# RustyFlow: A Pure Rust Machine Learning Library
RustyFlow is an experimental machine learning library written entirely in Rust, designed for building and training neural network models, starting with a Transformer-based language model. The project aims to provide a clear, efficient, and robust foundation for deep learning in Rust, leveraging `ndarray` for numerical operations and `wgpu` for cross-platform GPU acceleration.
## Features
- **Transformer Architecture**: Implements key components of the Transformer model, including Multi-Head Attention, Feed-Forward Networks, Layer Normalization, and Positional Embeddings.

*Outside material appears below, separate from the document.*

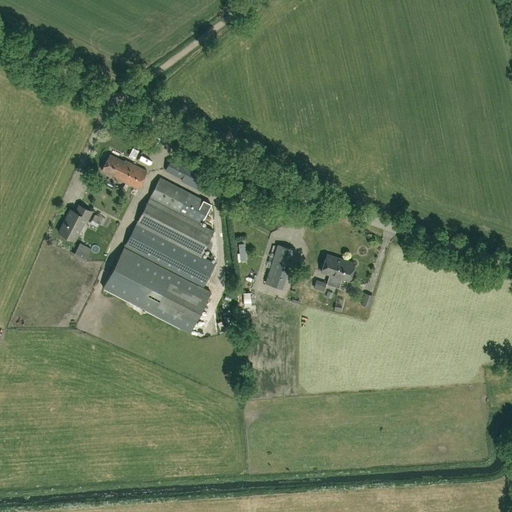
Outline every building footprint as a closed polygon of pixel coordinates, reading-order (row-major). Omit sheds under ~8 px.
[(116,176),(115,178),(137,189),(146,171),(124,160),(124,161),(109,154),(101,169),(116,176)] [(171,158),(165,170),(207,192),(213,180),(171,158)] [(211,204),(160,177),(151,194),(179,208),(177,212),(149,198),(140,216),(136,223),(103,288),(189,332),(211,292),(202,287),(215,263),(200,256),(213,231),(200,224),(211,204)] [(74,240),(86,217),(88,218),(92,211),(78,204),(75,211),(70,209),(58,232),(74,240)] [(294,250),(278,244),(266,282),(282,288),(294,250)] [(354,263),(342,259),(326,254),(321,271),(329,274),(326,284),(338,287),(341,278),(348,280),(354,263)]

- **Automatic Differentiation (Autograd)**: A custom autograd engine enables automatic gradient computation for training neural networks.
- **Optimizers**: Stochastic Gradient Descent (SGD) is currently implemented.
- **Data Handling**: Utilities for vocabulary building, tokenization, and batching.
- **Cross-Platform GPU Acceleration**: Leverages `wgpu` (WebGPU) for GPU-accelerated matrix multiplications, supporting Metal (macOS/iOS), Vulkan (Linux/Android), and DirectX 12 (Windows).
- **Model Serialization**: Save and load trained models for persistence and inference.
- **Interactive Chat**: Engage with trained language models in a conversational interface.
- **Profiling**: Basic profiling tools to analyze performance bottlenecks (CPU vs. GPU).
## Getting Started
### Prerequisites
- **Rust and Cargo**: If you don't have Rust installed, you can get it from [rustup.rs](https://rustup.rs/).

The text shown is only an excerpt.